§ **Quoted passage**
···
Actually, even the larger Revelator woofers are just as ragged, so what's going on?

Andersonix 12th August 2011 10:09 PM

The data sheets from SS say blah, blah..."it results in very low distortion and a smooth and well behaved frequency response..."

I understand the cone break-up up in the mids, but BELOW 100Hz? FR in datasheets for older SS woofers are much smoother, so have they changed their test method?

Peter M. 12th August 2011 10:20 PM

If you look at the curves of all their woofers, they all seem to have the same peaks at about 25, 40 and 60 hz, even the old ones.

My guess is some kind of measurement anomaly.

Andersonix 15th August 2011 07:11 PM

Indeed Zaph's FR curve for the Scan-Speak 22W/8851T00 looks nothing like Scan-Speak's own curve, so I suppose the smoothing (and other parameters?) is not the same. Now I wonder why SS would want to publicize such relatively ragged curves if it's not a real part of the woofer's response...

pinkmouse 15th August 2011 07:13 PM

Not half as ragged as they'll be once you get them in a real room. :)

speakerdoctor 15th August 2011 07:58 PM

I've been told by one of SS wholesale customers that SS uses state of the art Klipple measuring equipment.
FWIW

adason 15th August 2011 08:28 PM

its quite possible that Scan-Speak measurement has lot less smooting done in comparison to Zaph's measurement, otherwise they do look similar

I have seen similar bumpy response on numerous woofers, I do not think its an artifact. You have to consider Y scale too. Some publish data (like TangBang) practically from 0 dB to 100 dB range for the graph to look better.

dlr 16th August 2011 02:15 PM

Quote:

Originally Posted by Andersonix (Post 2673199)
Indeed Zaph's FR curve for the Scan-Speak 22W/8851T00 looks nothing like Scan-Speak's own curve, so I suppose the smoothing (and other parameters?) is not the same. Now I wonder why SS would want to publicize such relatively ragged curves if it's not a real part of the woofer's response...

The magnitude of those peaks/dips isn't a big problem until below 70Hz, although they appear at around 100Hz. They look like the result of measurement in an anechoic chamber, maybe one designed to be most effective down to around 100Hz. The high Q of the upper range breakup indicates that they're not using any smoothing.

The reason why zaph's curves look better is due to his need to splice a close-mic measurement to a quasi-anechoic measurement due to the limited reflection-free time available for the window of the impulse. His splice is somewhere around 300-500Hz I think, I forget if he provides that detail.

Publicizing these curves isn't an issue for those familiar with the conditions. I'm sure that most of their major customers understand that the response is due to these conditions.

Interesting reading from Meyer Sound here.

Dave

Saturnus 16th August 2011 02:33 PM

Finally a manufacturer publish real and unsmoothed frequency response graphs, and then that's a bad thing?

I give supreme respect to Scan-Speak have the guts to do what no other speaker manufacturer dares.

digits 16th August 2011 03:31 PM

If these are anything like their higher priced lines it will sound phenomenal.
The best speakers I ever heard was a DIY scan speak 3-way, in fact two completely diffirent implimentations built by two friends who did a bulk order. I couldn't choose between them, they were both that good. Especialy the bass, dry and smooth.
···
§ **Assignment a**
Give every line of the records below as a JSON list of strings, one string per line, with blank lines skipped and the pictures omitted.
···
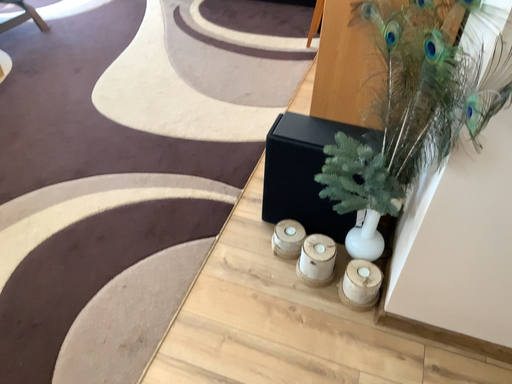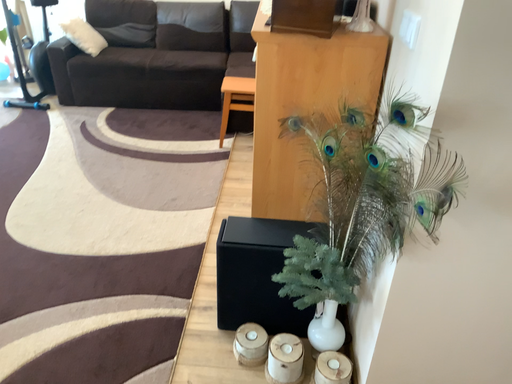
Question: How did the camera likely rotate when shooting the video?

Choices:
 (A) rotated right
 (B) rotated left

Answer: (A)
···
§ **Assignment b**
Summarize the forum thread on Scan-Speak woofer response curves in three sentences.

§ **Written reply a**
[
  "Question: How did the camera likely rotate when shooting the video?",
  "Choices:",
  " (A) rotated right",
  " (B) rotated left",
  "Answer: (A)"
]

§ **Written reply b**
A participant asks why Scan-Speak's published frequency response curves for its woofers are ragged even below 100Hz and whether the company has changed its test method. Replies variously suggest a measurement anomaly, less smoothing than in Zaph's measurements, or measurement in an anechoic chamber, and one explains that Zaph's curves look better because he splices a close-mic measurement to a quasi-anechoic one. Another participant praises Scan-Speak for publishing real, unsmoothed frequency response graphs.